Page-level text extractions
____
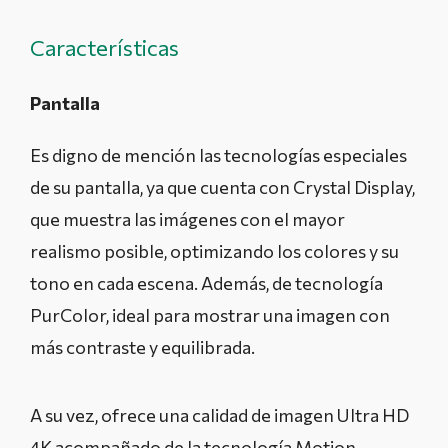
Características
Pantalla
Es digno de mención las tecnologías especiales
de su pantalla, ya que cuenta con Crystal Display,
que muestra las imágenes con el mayor
realismo posible, optimizando los colores y su
tono en cada escena. Además, de tecnología
PurColor, ideal para mostrar una imagen con
más contraste y equilibrada.
A su vez, ofrece una calidad de imagen Ultra HD
4K acompañado de la tecnología Motion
____
Exercise objective
The answer must be the lines above, word for word, from the first one through the line with "PurColor, ideal para mostrar una imagen con", pictures excluded.

Worked solution
Características
Pantalla
Es digno de mención las tecnologías especiales
de su pantalla, ya que cuenta con Crystal Display,
que muestra las imágenes con el mayor
realismo posible, optimizando los colores y su
tono en cada escena. Además, de tecnología
PurColor, ideal para mostrar una imagen con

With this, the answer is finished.